Prologue

"Hingga aku memasuki jenjang sekolah menengah atas dua bulan lalu, aku tak pernah tahu jika rasa lembab pada keliman seragamku adalah ulah payung seseorang. Aromanya melekat hingga ke setelan baju orang lain. Tubuh yang hangat saling mendorong dibalik punggungku. Udara dingin dari air conditioner menerpa tepat di depan wajahku."

"Selamat datang di stasiun Seoul, terimakasih telah berkendara bersama kami." Suara operator terdengar di penjuru stasiun saat kereta tiba.

Seperti biasa, suasana pagi hari di Seoul selalu sibuk. Dengan teratur, para penumpang keluar dari kereta dan memulai aktifitas mereka. Di antara kerumunan itu dia berhenti, hanya untuk memandang hujan dan langit yang sepertinya semakin gelap namun entah kenapa sama sekali tidak mengganggunya. Seorang remaja laki-laki dengan kemeja putih dilapisi rompi kuning, celana hitam dan tas punggung di salah satu bahunya. Namanya Kim Jongin.

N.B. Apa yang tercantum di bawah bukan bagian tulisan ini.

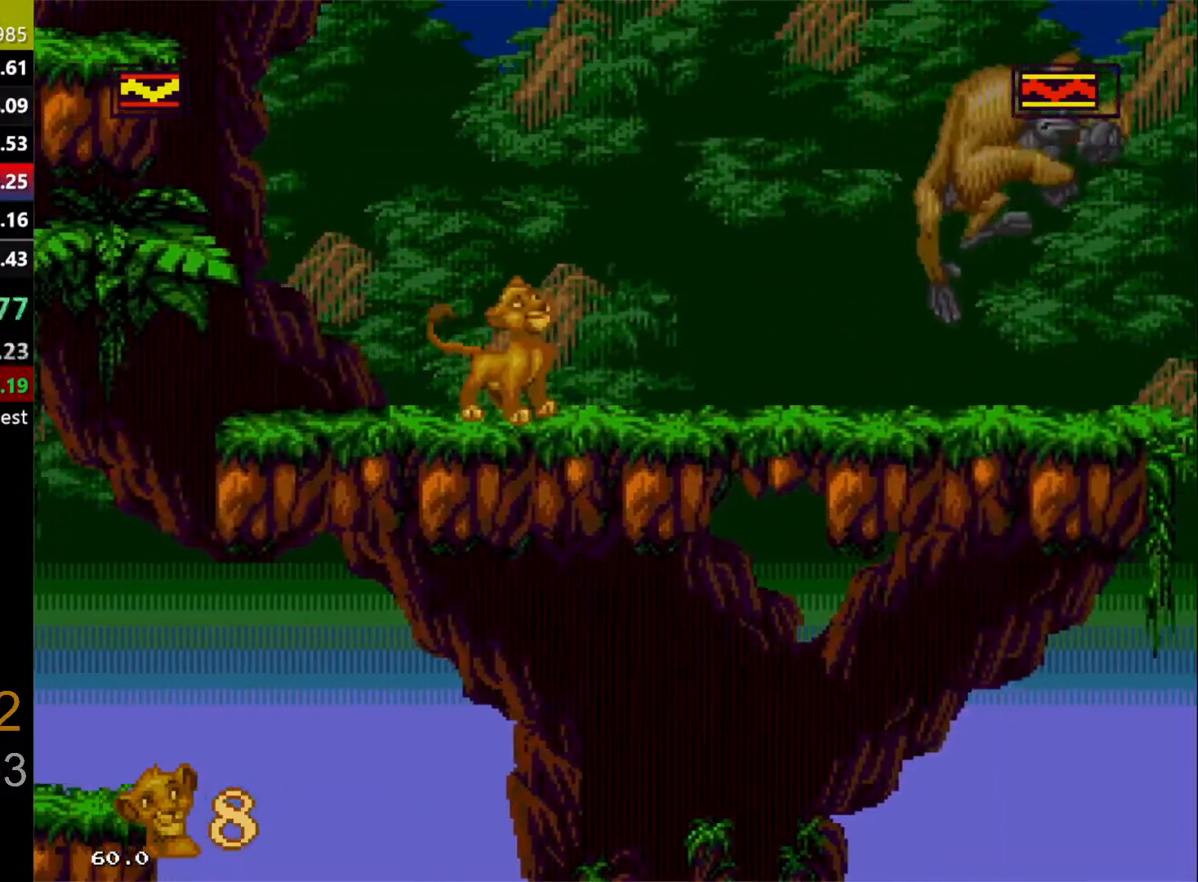
{"buttons": ["C", "DPAD_RIGHT"], "events": [[67, "DPAD_RIGHT", "down"], [200, "C", "down"]]}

"Saat aku masih kecil, langit terasa begitu dekat. Sangat dekat. Itulah kenapa aku menyukai hujan, karena ia membawa bau langit saat terjatuh."

Di saat semua orang berdiri berhimpitan di halte menanti bus kota, Jongin menghiraukan mereka. Ia berjalan keluar dari kerumunan itu.

"Dan seringkali di pagi hari saat hujan turun, aku memilih melewatkan bus kota dan berjalan keluar stasiun bersama payungku."

JUNI

Kim Jongin.

Di tengah kota besar seperti Seoul, tentu dibutuhkan sebuah tempat dimana orang-orang bisa melepas segala kepenatan mereka setelah berhadapan dengan hiruk pikuk ibukota. Dan Taman Nasional Seoul diciptakan dengan fungsi itu.

Masih setia menenteng payungnya, Jongin memasuki kawasan taman. Ia berjalan menapaki jembatan menuju pusat taman yang dipisahkan oleh danau buatan. Taman itu sangat luas, mengingat fungsinya sebagai jantung kota sebesar Seoul. Datang di saat hujan merupakan sebuah keuntungan bagi Jongin, karena taman itu dipastikan sepi pengunjung.

Senyum tak lepas dari wajahnya. Kedua kakinya terus membawanya ke sisi taman yang lebih dalam. Saat tiba di sebuah pondok yang berhadapan langsung dengan indahnya danau, Jongin berhenti. Seorang wanita dengan pakaian khas orang kantoran sudah ada di sana lebih dulu. Wanita itu memandang Jongin sambil meminum beer kalengan di tangannya. Mengetahui dirinya tak sendirian, wanita itu menggeser duduknya ke sisi lain pondok, memberi ruang untuk Jongin. Pondok itu didesain persegi dengan 4 pilar penyangga. Dua sisi berbentuk huruf L ditutup lalu diberi tempat duduk dan membiarkan dua sisi di depannya tetap terbuka. Jongin membungkuk sopan lalu duduk di ujung pondok itu tanpa kata.

Hujan masih belum juga reda dan Jongin tidak ambil pusing dengan fakta bahwa ia sedang membolos sekolah pagi itu. Ia malah asyik menggambar desain sepatu di buku tulisnya. Ya, Jongin seorang remaja yang memiliki mimpi juga.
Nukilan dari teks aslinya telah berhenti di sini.